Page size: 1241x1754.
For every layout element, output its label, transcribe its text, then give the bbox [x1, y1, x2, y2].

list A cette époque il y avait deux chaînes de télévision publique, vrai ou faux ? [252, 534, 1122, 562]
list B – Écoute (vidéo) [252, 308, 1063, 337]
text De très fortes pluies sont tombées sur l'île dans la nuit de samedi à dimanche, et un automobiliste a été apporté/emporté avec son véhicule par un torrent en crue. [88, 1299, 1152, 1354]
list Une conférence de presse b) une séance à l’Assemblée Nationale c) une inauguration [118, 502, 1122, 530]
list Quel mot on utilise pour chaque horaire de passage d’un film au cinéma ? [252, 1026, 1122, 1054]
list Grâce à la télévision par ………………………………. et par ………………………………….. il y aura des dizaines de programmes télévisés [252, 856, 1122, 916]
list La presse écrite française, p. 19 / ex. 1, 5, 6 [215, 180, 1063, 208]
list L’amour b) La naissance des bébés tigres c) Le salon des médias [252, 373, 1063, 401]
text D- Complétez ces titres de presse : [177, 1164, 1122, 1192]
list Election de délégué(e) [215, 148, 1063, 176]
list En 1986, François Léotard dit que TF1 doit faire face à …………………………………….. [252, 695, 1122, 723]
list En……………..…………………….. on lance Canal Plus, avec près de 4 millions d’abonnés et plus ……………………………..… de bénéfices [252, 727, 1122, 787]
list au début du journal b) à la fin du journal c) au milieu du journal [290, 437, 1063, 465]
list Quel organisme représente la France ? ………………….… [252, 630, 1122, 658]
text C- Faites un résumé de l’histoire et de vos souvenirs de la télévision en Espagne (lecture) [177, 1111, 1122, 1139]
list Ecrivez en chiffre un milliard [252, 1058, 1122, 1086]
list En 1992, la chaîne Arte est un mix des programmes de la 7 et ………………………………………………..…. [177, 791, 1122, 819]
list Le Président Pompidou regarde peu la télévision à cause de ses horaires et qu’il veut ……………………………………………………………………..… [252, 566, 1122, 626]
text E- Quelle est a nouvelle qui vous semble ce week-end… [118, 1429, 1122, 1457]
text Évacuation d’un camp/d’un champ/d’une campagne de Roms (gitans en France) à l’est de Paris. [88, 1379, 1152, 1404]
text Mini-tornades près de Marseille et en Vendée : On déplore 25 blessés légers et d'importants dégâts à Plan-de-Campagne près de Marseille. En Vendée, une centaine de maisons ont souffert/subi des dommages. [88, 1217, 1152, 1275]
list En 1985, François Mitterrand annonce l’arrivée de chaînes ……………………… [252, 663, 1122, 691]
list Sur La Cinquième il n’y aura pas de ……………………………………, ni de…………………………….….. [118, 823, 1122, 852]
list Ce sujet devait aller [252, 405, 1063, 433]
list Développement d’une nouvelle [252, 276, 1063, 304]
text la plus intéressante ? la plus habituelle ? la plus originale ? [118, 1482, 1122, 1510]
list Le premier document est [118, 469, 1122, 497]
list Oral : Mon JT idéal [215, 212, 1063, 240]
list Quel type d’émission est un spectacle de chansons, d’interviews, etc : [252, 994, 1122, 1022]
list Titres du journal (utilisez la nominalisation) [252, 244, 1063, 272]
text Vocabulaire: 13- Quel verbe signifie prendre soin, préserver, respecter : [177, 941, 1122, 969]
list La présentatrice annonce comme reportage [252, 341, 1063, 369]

> [Task instructions]: Your answer should be the lines of the material above that include "annonce".

> [Written solution]:
list En 1985, François Mitterrand annonce l’arrivée de chaînes ……………………… [252, 663, 1122, 691]
list La présentatrice annonce comme reportage [252, 341, 1063, 369]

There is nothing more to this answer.